What is Medicaid Spend Down and How Does it Work?
Some people have too much income to qualify for Medicaid. This amount is called excess income. Some of these people may qualify for Medicaid if they spend the excess income on medical bills. This is called a spend down.
For example, a person over 65 is denied Medicaid because her monthly income is $50 more than the limit for Medicaid eligibility. If she incurs medical bills of $50 per month, the rest of her medical bills will be covered by Medicaid. The spend down in this case is the $50 of medical bills she incurs
Who can get a spend down?
Not everyone. You must be in one of the groups listed below:
Child under 21 years of age. Adult over 65 years of age. Disabled or blind persons. Families with one or both parents absent, dead, disabled or out of work.

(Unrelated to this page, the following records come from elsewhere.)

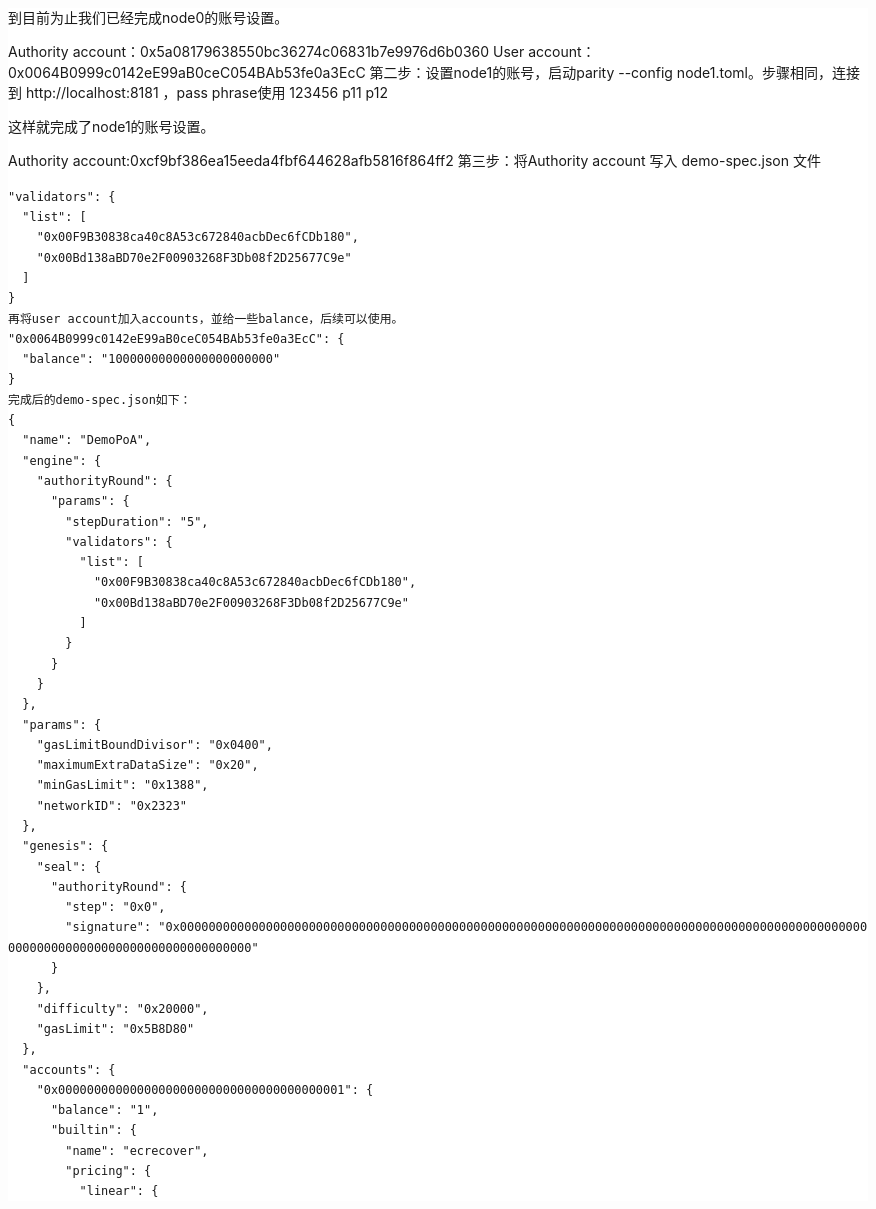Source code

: 到目前为止我们已经完成node0的账号设置。

Authority account：0x5a08179638550bc36274c06831b7e9976d6b0360
User account：0x0064B0999c0142eE99aB0ceC054BAb53fe0a3EcC
第二步：设置node1的账号，启动parity --config node1.toml。步骤相同，连接到 http://localhost:8181 ，pass phrase使用 123456
p11
p12



这样就完成了node1的账号设置。

Authority account:0xcf9bf386ea15eeda4fbf644628afb5816f864ff2
第三步：将Authority account 写入 demo-spec.json 文件

```
"validators": {
  "list": [
    "0x00F9B30838ca40c8A53c672840acbDec6fCDb180",
    "0x00Bd138aBD70e2F00903268F3Db08f2D25677C9e"
  ]
}
再将user account加入accounts，並给一些balance，后续可以使用。
"0x0064B0999c0142eE99aB0ceC054BAb53fe0a3EcC": {
  "balance": "10000000000000000000000"
}
完成后的demo-spec.json如下：
{
  "name": "DemoPoA",
  "engine": {
    "authorityRound": {
      "params": {
        "stepDuration": "5",
        "validators": {
          "list": [
            "0x00F9B30838ca40c8A53c672840acbDec6fCDb180",
            "0x00Bd138aBD70e2F00903268F3Db08f2D25677C9e"
          ]
        }
      }
    }
  },
  "params": {
    "gasLimitBoundDivisor": "0x0400",
    "maximumExtraDataSize": "0x20",
    "minGasLimit": "0x1388",
    "networkID": "0x2323"
  },
  "genesis": {
    "seal": {
      "authorityRound": {
        "step": "0x0",
        "signature": "0x0000000000000000000000000000000000000000000000000000000000000000000000000000000000000000000000000000000000000000000000000000000000"
      }
    },
    "difficulty": "0x20000",
    "gasLimit": "0x5B8D80"
  },
  "accounts": {
    "0x0000000000000000000000000000000000000001": {
      "balance": "1",
      "builtin": {
        "name": "ecrecover",
        "pricing": {
          "linear": {
```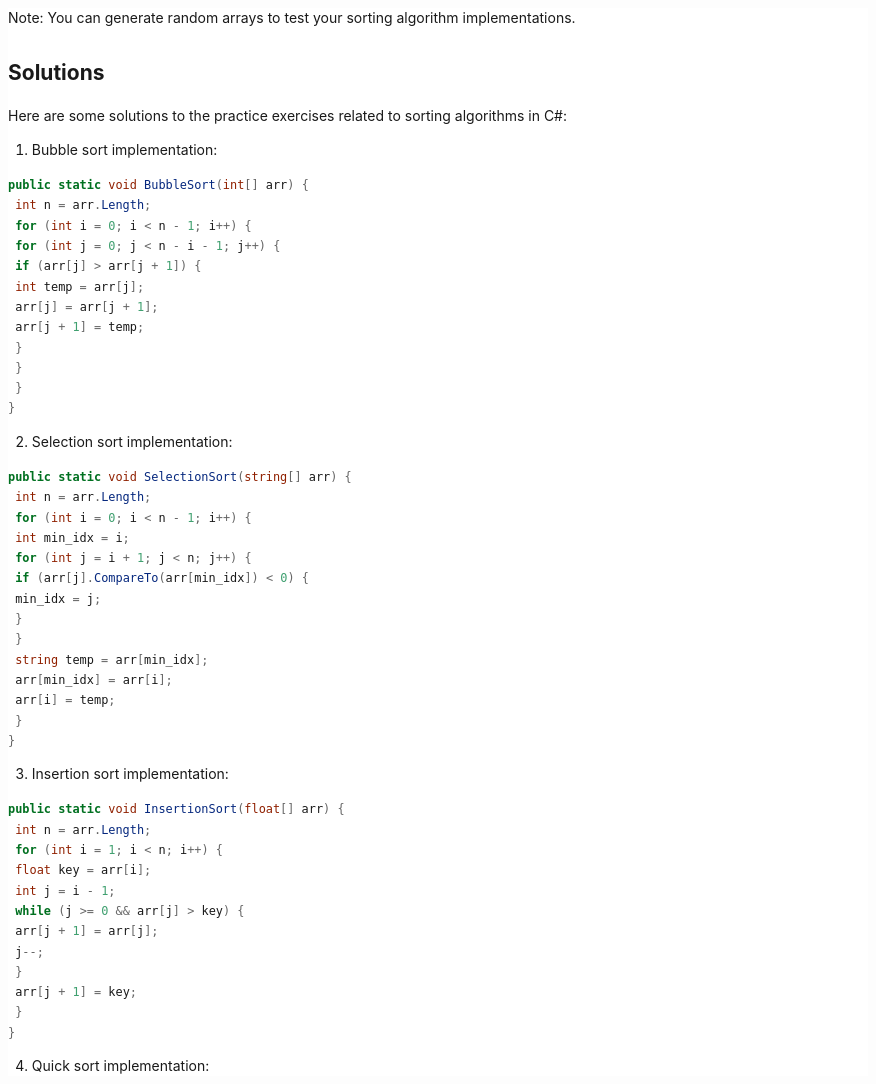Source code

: Note: You can generate random arrays to test your sorting algorithm implementations.

## Solutions

Here are some solutions to the practice exercises related to sorting algorithms in C#:

1. Bubble sort implementation:


```csharp
public static void BubbleSort(int[] arr) {
 int n = arr.Length;
 for (int i = 0; i < n - 1; i++) {
 for (int j = 0; j < n - i - 1; j++) {
 if (arr[j] > arr[j + 1]) {
 int temp = arr[j];
 arr[j] = arr[j + 1];
 arr[j + 1] = temp;
 }
 }
 }
}
```
2. Selection sort implementation:


```csharp
public static void SelectionSort(string[] arr) {
 int n = arr.Length;
 for (int i = 0; i < n - 1; i++) {
 int min_idx = i;
 for (int j = i + 1; j < n; j++) {
 if (arr[j].CompareTo(arr[min_idx]) < 0) {
 min_idx = j;
 }
 }
 string temp = arr[min_idx];
 arr[min_idx] = arr[i];
 arr[i] = temp;
 }
}
```
3. Insertion sort implementation:


```csharp
public static void InsertionSort(float[] arr) {
 int n = arr.Length;
 for (int i = 1; i < n; i++) {
 float key = arr[i];
 int j = i - 1;
 while (j >= 0 && arr[j] > key) {
 arr[j + 1] = arr[j];
 j--;
 }
 arr[j + 1] = key;
 }
}
```
4. Quick sort implementation:

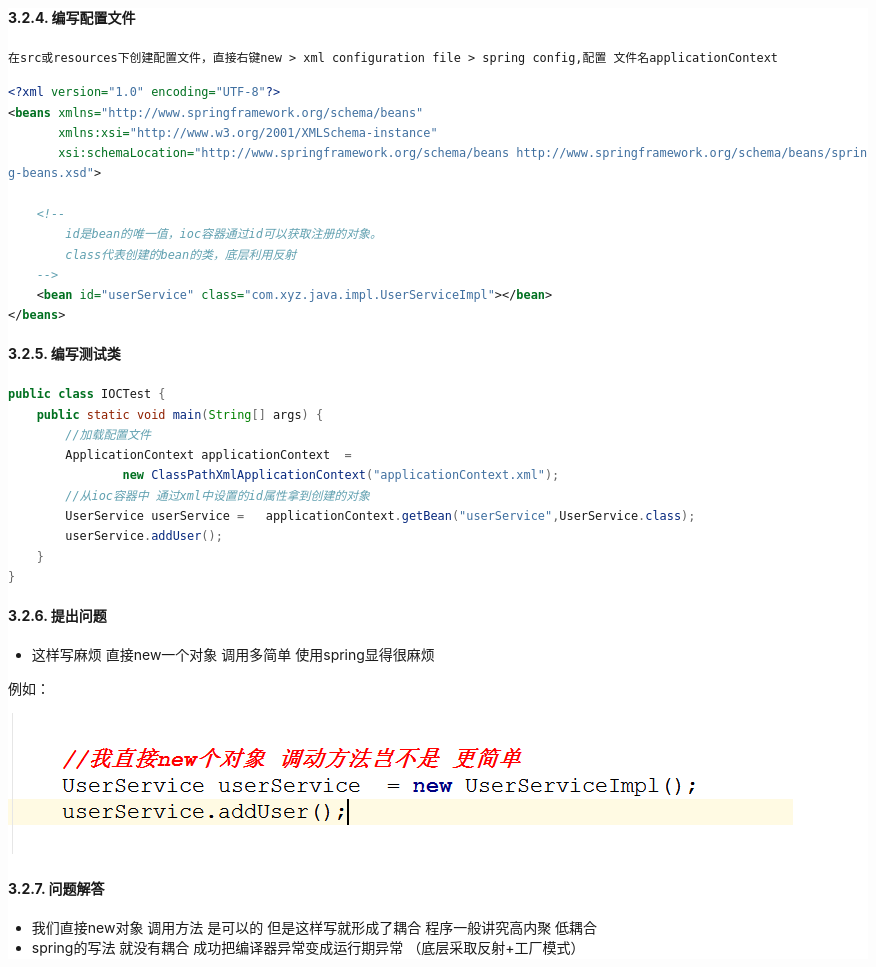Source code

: #### 3.2.4. 编写配置文件

```properties
在src或resources下创建配置文件，直接右键new > xml configuration file > spring config,配置 文件名applicationContext
```

```xml
<?xml version="1.0" encoding="UTF-8"?>
<beans xmlns="http://www.springframework.org/schema/beans"
       xmlns:xsi="http://www.w3.org/2001/XMLSchema-instance"
       xsi:schemaLocation="http://www.springframework.org/schema/beans http://www.springframework.org/schema/beans/spring-beans.xsd">

    <!--
		id是bean的唯一值，ioc容器通过id可以获取注册的对象。
		class代表创建的bean的类，底层利用反射
	-->
    <bean id="userService" class="com.xyz.java.impl.UserServiceImpl"></bean>
</beans>
```

#### 3.2.5. 编写测试类

```java
public class IOCTest {
    public static void main(String[] args) {
        //加载配置文件
        ApplicationContext applicationContext  = 
                new ClassPathXmlApplicationContext("applicationContext.xml");
        //从ioc容器中 通过xml中设置的id属性拿到创建的对象
        UserService userService = 	applicationContext.getBean("userService",UserService.class);
        userService.addUser();
    }
}
```

#### 3.2.6. 提出问题

- 这样写麻烦 直接new一个对象 调用多简单  使用spring显得很麻烦  

例如：

![](images/QQ图片20200205054537.png)

#### 3.2.7. 问题解答

- 我们直接new对象 调用方法 是可以的 但是这样写就形成了耦合  程序一般讲究高内聚 低耦合 
- spring的写法  就没有耦合  成功把编译器异常变成运行期异常 （底层采取反射+工厂模式）
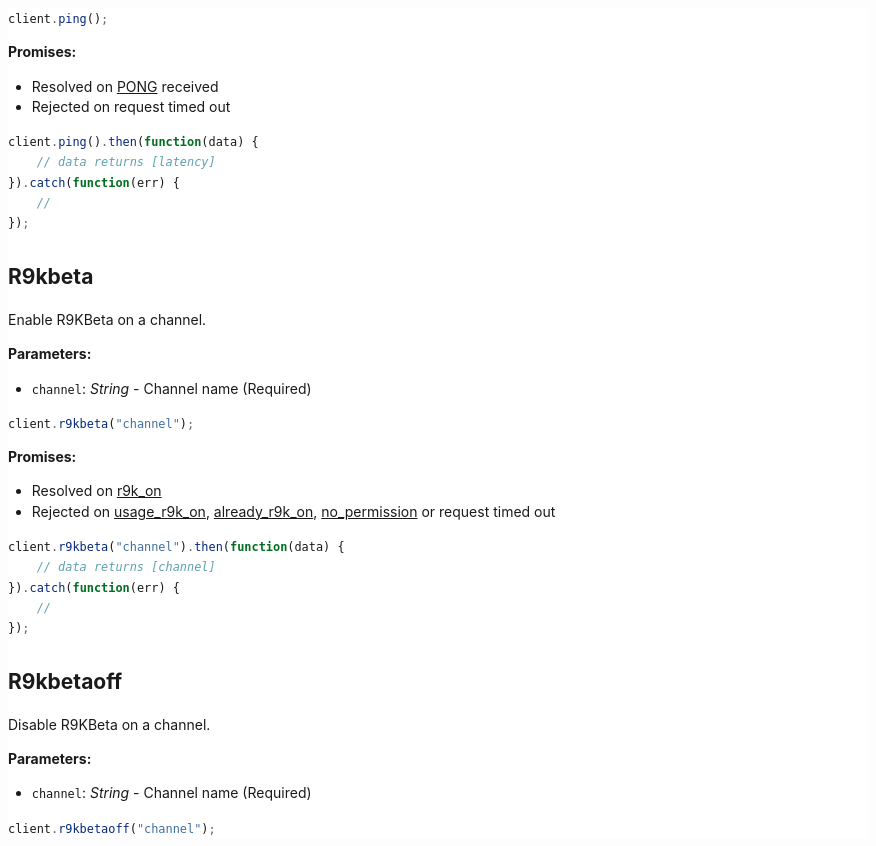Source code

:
```javascript
client.ping();
```

**Promises:**

* Resolved on [PONG](https://github.com/Coder-Tavi/docs/tree/b97a887ff5f09ed9c6e5c522b4745d440e8f5ad6/_posts/v1.0.0-rc2/Events.md#pong) received
* Rejected on request timed out

```javascript
client.ping().then(function(data) {
    // data returns [latency]
}).catch(function(err) {
    //
});
```

## R9kbeta

Enable R9KBeta on a channel.

**Parameters:**

* `channel`: _String_ - Channel name \(Required\)

```javascript
client.r9kbeta("channel");
```

**Promises:**

* Resolved on [r9k\_on](https://github.com/Coder-Tavi/docs/tree/b97a887ff5f09ed9c6e5c522b4745d440e8f5ad6/_posts/v1.0.0-rc2/Events.md#notice)
* Rejected on [usage\_r9k\_on](https://github.com/Coder-Tavi/docs/tree/b97a887ff5f09ed9c6e5c522b4745d440e8f5ad6/_posts/v1.0.0-rc2/Events.md#notice), [already\_r9k\_on](https://github.com/Coder-Tavi/docs/tree/b97a887ff5f09ed9c6e5c522b4745d440e8f5ad6/_posts/v1.0.0-rc2/Events.md#notice), [no\_permission](https://github.com/Coder-Tavi/docs/tree/b97a887ff5f09ed9c6e5c522b4745d440e8f5ad6/_posts/v1.0.0-rc2/Events.md#notice) or request timed out

```javascript
client.r9kbeta("channel").then(function(data) {
    // data returns [channel]
}).catch(function(err) {
    //
});
```

## R9kbetaoff

Disable R9KBeta on a channel.

**Parameters:**

* `channel`: _String_ - Channel name \(Required\)

```javascript
client.r9kbetaoff("channel");
```
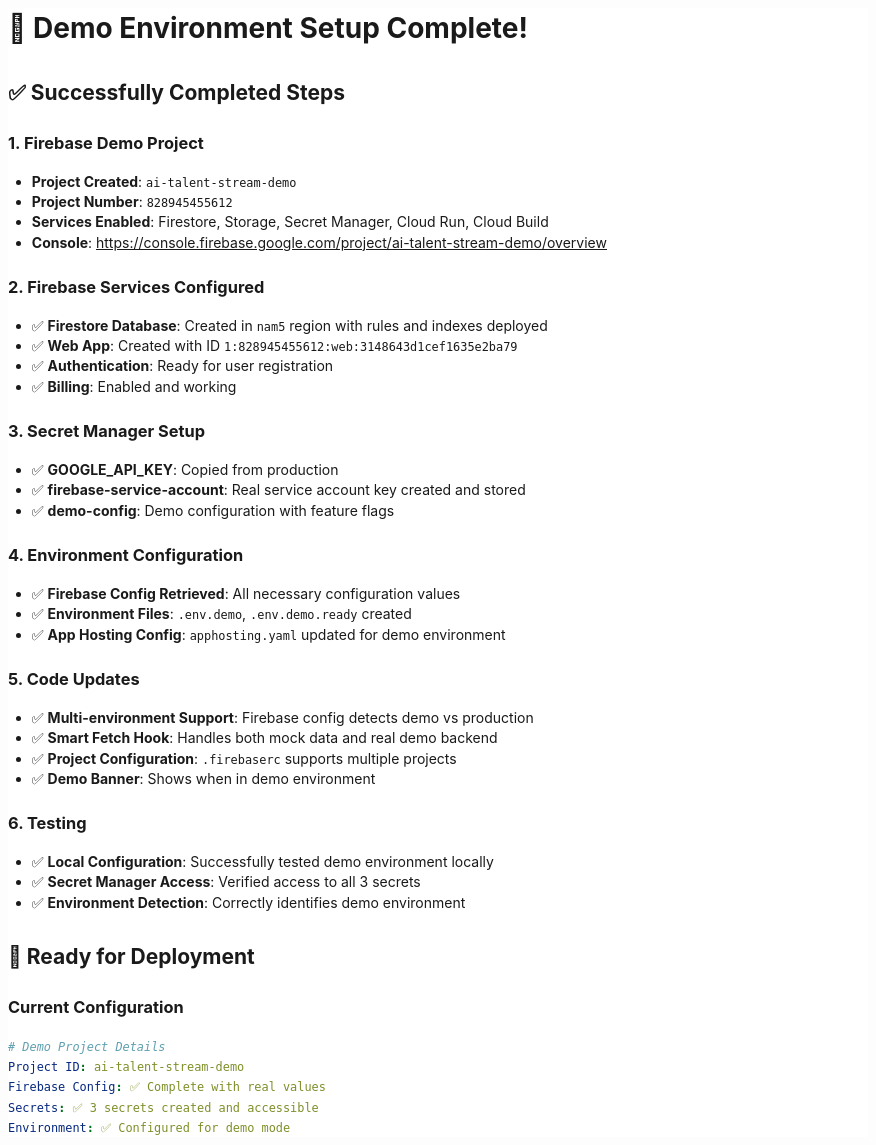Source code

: # 🎉 Demo Environment Setup Complete!

## ✅ Successfully Completed Steps

### 1. Firebase Demo Project
- **Project Created**: `ai-talent-stream-demo` 
- **Project Number**: `828945455612`
- **Services Enabled**: Firestore, Storage, Secret Manager, Cloud Run, Cloud Build
- **Console**: https://console.firebase.google.com/project/ai-talent-stream-demo/overview

### 2. Firebase Services Configured
- ✅ **Firestore Database**: Created in `nam5` region with rules and indexes deployed
- ✅ **Web App**: Created with ID `1:828945455612:web:3148643d1cef1635e2ba79`
- ✅ **Authentication**: Ready for user registration
- ✅ **Billing**: Enabled and working

### 3. Secret Manager Setup
- ✅ **GOOGLE_API_KEY**: Copied from production
- ✅ **firebase-service-account**: Real service account key created and stored
- ✅ **demo-config**: Demo configuration with feature flags

### 4. Environment Configuration
- ✅ **Firebase Config Retrieved**: All necessary configuration values
- ✅ **Environment Files**: `.env.demo`, `.env.demo.ready` created
- ✅ **App Hosting Config**: `apphosting.yaml` updated for demo environment

### 5. Code Updates
- ✅ **Multi-environment Support**: Firebase config detects demo vs production
- ✅ **Smart Fetch Hook**: Handles both mock data and real demo backend  
- ✅ **Project Configuration**: `.firebaserc` supports multiple projects
- ✅ **Demo Banner**: Shows when in demo environment

### 6. Testing
- ✅ **Local Configuration**: Successfully tested demo environment locally
- ✅ **Secret Manager Access**: Verified access to all 3 secrets
- ✅ **Environment Detection**: Correctly identifies demo environment

## 🚀 Ready for Deployment

### Current Configuration
```yaml
# Demo Project Details
Project ID: ai-talent-stream-demo
Firebase Config: ✅ Complete with real values
Secrets: ✅ 3 secrets created and accessible
Environment: ✅ Configured for demo mode
```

How does a spend down work?
It works almost like a deductible for car insurance. When you have accumulated medical bills (paid or unpaid) greater than you excess income, you will get Medicaid for that month. You are responsible for the bills up to the excess amount; Medicaid will only pay those bills over the excess amount.
If you have been hospitalized recently, you may qualify for Medicaid for up to 6 months. If you have been hospitalized within the past 6 months, be sure to tell your worker.
What medical bills can be counted toward a spend down?
Your own medical bills. Your spouse’s medical bills. Parent’s bills for their children’s spend down. Bills of a child living with you. Bills of a child who does not live with you, but whose medical bills you may help pay. Past unpaid medical bills (sometimes up to 6 years old) for yourself or any of the people named above. The part of any medical bill not covered by Medicare or private insurance. Medical expenses (including insurance premiums) paid for you by certain public programs, for example, the Elderly Pharmaceutical Insurance Program (EPIC) and the Child Health Insurance Program (CHIP).
What types of medical expenses count toward spend down?
Many types, including:
Paid and unpaid medical bills from previous months. Transportation expenses to get medical services (sometimes). Medical expenses or payments to therapists, day treatment, drug and alcohol programs, nurses, personal care attendants, and home health aides (as required by a physician). Prescription drug bills. Payments made toward surgical supplies, medical equipment, prosthetic devices, hearing aids, and eye glasses (as ordered by a physician).
Are there others that count?
Yes, the following medical expenses also count toward a spend down, although Medicaid will not pay for them:
Medical services not covered by Medicaid. Medical services from providers who do not participate in the Medicaid program. Some over-the-counter drugs and medical supplies, such as bandages and dressings, if they have been ordered by a doctor or are medically necessary. Bills for cosmetics and other non-medical items DO NOT count.
How do you know if you qualify for a spend down?
If you have been denied full coverage under the Medicaid Program, the notice MCDSS must send you will tell you if you qualify for a spend down and, if so, how much the spend down for medical expenses needs to be.
The liquid asset limit for someone who must spend-down his excess income on unpaid medical bills to qualify for Medicaid is $ 1,600. For a couple, this limit is $ 2,400. Home property is not counted in an eligibility determination. But the state will attempt to recover from the estate, including a home, of anyone who receives Medicaid when he is over the age of 55, or receives Medicaid-funded nursing home care at any age. Non-home property, likewise, is not counted as long as the person is making a bona fide effort to sell it. It also excludes the cash surrender value of life insurance if the face value does not exceed $ 1,500. If the face value is higher, all of the cash surrender value is counted toward the limit. Term insurance is not counted.
Irrevocable burial funds are excluded. Up to $ 1,200 in a revocable fund is excluded, but this exclusion is reduced by (1) the amount in an irrevocable fund available to meet burial expenses and (2) the face value of the applicant’s life insurance policy if its cash surrender value is excluded.
A motor vehicle is excluded if it is needed for work or the treatment of a specific medical condition. Otherwise, DSS excludes up to $ 4,500 of its fair market value.
Certain other assets are also excluded, such as assets essential to the applicant’s self-support, essential household items, and energy assistance, to name a few.